Sunday, June 12, 2011

Swimming and Aikido

Some years back my old aikido teacher told me swimming was like aikido. Being the guy I am, I never asked him to explain.

Just now as I was doing some laps whilst holding my breath, I realized that it's quite strenuous. I wondered how all those movies about guys and girls swimming underwater avoiding bullets, bad guys, sharks and zombies could possibly do what they do for a minute or longer when even 20 secs was too long for me.

That got me thinking on how to improve my strokes. Being self taught I have no doubts that my technique is far from ideal. Plus the fact that I kept my body straight to prevent water from going into my ears was probably a factor. Then, I thought about how sometimes swimming felt so effortless that I could have swam forever. I wonder what was it that I was doing wrong.

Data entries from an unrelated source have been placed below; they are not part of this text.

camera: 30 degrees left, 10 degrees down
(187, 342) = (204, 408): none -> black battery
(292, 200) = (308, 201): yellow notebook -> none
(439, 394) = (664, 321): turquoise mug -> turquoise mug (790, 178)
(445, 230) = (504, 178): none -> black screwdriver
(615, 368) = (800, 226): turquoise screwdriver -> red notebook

Then I tried to move in unity. Instead if pulling my downstroke with my arms, I twisted my torso slightly. To my surprise, I wasn't breathless anymore. 20 secs was nothing. My arms no longer burned the oxygen I needed. Using the body turn didn't exert my body at all, and the laps went by easily.

So is this what he meant? Well I guess maybe. Moving your body in unison is not magic, nor is it aikido's secret. Certainly it's right there in basic aikido, we do it everyday. However, moving body in unison is not the end to it all. Knowing what part and how to move those parts in unison is equally important. Take our kihon kosanage ikkyo for example. You need to sink and move your body with your hands and get kuzushi. But just turning on your vertical axis won't get you anything but a punch to your face. There is a need to move from your hara and not the hand, but also to maintain a chain or a link from hara to your hands to your uke. Sinking, you take kuzushi only if there is a connection to uke. An easy way to start will be to sink into uke's corner but not moving forwards whilst doing it.

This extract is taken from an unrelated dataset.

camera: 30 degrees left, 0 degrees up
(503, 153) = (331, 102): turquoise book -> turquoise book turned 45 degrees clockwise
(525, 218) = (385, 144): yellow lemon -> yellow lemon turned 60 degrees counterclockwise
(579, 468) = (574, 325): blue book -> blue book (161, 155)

Other techniques need equal study and how to best move your body. And this is why kihon training is so wonderful. It allows an actual study and development period to practice moving your body in a united fashion. That us why in the first level of aikido, harmonizing with yourself, kihon is absolutely necessary.


  1. free style is indeed strenuous for me in a 50 meters x 25 meters pool..if i want to do 12 laps, i would 'selang seli' in both styles free style n breast stroke...kenot tahan, the hand & shoulder muscles gasping for oxygen..

  2. Aikido is one of the most popular martial arts and is practiced all over the world. Devotees remember its founder as a profound man who transcended the limitations of the technical aspects of martial arts, instead incorporating rigid moral and philosophical elements into his art, which stressed harmony, compassion, and understanding, even in the face of aggression.

    Mr. Martial Arts

  3. Lol...that's like a paragraph of a marketing brochure. Not sure I'd like to be called a devotee either.

    Yeah, maybe Aikido incorporates a lot of spiritual elements in its study. Without which, it be better off being called Daito-ryu 'lite'. In any case, Aikido is foremost a martial art. It is a way to find your true self, through understanding the Natural Law (or harmony as you may call it). Since it is a 'Way', following the path may lead to discovery of your inner self.

    Discovering the inner self is essential in any spiritual pursuit, and is part of any religion of the book. In fact most religious would devote its resources to discover oneself before finding God.

    Becoming your true self, allows you to bypass ego and thus, your actions will reflect the correct natural response. This could be the utter annihilation of an enemy or an embrace to destroy his attack.